Die Frage die sich mir nun im Hinblick auf dieses Rückerinnern und die damit einhergehende Projektion stellt, ist die, ob es sein kann, dass die Reste eines filmischen Eindrucks an der narrativen Strategie der Identitätsbildung Teil haben können? Und eine Frage die sich sofort anschließt: Ab welchem Moment findet die Bildung der Identität statt? zum Zeitpunkt des "Eindrucks" oder zum Zeitpunkt, da man beginnt seine inneren Vorgänge auf die Außenwelt rück zu projezieren?
Eine sehr ergiebige Lektüre zu den Fragen des Archivs, war in diesem Zusammenhang Derrida "Mal d'archiv" ["Das Böse/Das Verlangen des Archivs" dt. Dem Archiv verschrieben]. Derrida erkennt - hier sehr verkürz - die Zusammenhänge des Wiederholungszwangs, der jedem Gedächtnis (also auch jedem Archiv) als Grundlage für dessen Verwertbarkeit dient, mit dem Todestrieb, der in Jenseits untrennbar mit dem Wiederholungszwang zusammen gedacht wird. "Das Archiv arbeitet allzeit und apriori gegen sich selbst", heißt es bei Derrida.

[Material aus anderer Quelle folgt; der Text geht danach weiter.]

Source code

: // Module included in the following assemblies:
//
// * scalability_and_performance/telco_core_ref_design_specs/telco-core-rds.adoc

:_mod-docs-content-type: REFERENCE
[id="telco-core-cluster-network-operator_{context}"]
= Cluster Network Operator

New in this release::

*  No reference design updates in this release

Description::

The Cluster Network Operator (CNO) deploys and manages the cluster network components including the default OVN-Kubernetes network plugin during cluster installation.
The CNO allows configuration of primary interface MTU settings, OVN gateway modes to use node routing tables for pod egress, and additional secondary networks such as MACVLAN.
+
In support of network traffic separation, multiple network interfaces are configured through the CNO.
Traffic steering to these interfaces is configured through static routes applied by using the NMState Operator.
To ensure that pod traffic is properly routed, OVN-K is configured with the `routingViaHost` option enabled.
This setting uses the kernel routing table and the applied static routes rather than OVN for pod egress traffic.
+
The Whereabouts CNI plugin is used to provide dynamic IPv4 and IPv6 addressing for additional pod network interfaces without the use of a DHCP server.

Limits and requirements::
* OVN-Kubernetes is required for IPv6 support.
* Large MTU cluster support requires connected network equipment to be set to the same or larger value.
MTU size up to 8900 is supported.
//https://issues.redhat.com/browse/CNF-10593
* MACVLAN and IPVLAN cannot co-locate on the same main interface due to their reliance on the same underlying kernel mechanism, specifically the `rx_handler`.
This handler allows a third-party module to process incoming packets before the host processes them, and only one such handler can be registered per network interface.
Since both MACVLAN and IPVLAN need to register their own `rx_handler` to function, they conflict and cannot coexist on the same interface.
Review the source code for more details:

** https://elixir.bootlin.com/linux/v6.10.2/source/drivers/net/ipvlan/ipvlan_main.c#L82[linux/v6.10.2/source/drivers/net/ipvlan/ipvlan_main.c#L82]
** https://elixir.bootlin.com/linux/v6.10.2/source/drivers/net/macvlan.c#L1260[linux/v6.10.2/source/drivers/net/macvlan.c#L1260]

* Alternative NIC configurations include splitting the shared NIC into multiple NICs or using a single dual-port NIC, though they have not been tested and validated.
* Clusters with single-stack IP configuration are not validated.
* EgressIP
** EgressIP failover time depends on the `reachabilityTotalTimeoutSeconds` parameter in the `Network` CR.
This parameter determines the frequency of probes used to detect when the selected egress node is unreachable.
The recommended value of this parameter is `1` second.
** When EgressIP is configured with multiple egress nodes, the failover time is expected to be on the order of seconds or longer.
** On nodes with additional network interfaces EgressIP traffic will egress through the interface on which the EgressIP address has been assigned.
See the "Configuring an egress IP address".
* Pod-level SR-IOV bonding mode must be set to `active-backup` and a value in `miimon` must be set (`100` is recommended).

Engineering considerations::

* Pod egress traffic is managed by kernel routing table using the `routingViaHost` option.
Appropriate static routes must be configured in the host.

Diese These, so provokativ sie vielerorts aufgenommen worden ist, lässt eine dritte Frage im Raum aufkeimen. Angenommen der Film wirkt bei der Identitätsbildung eines Individuums mit, angenommen das Moment der Identität wird als unentscheidbar herausgestell (was freilich einer Frage nach der Verantwortung gegenüber der gezeigten Inhalte korrespondiert), ist es dann nicht möglich, dass ein Gewaltverbreitendes Potenzial, dass den Medien und v.a auch dem Film oft unterstellt wird, letztlich nicht auf die Inhalte des Films, sonder auf die Struktur der Archivtechnik zurückzuführen ist, die den "Destruktionstrieb" quasie latent immer mit sich führt. Ist also das "Subjektil" eine Vermittlung zwischen historischer und materieller Wahrheit, wie es Derrida zu zeigen versucht?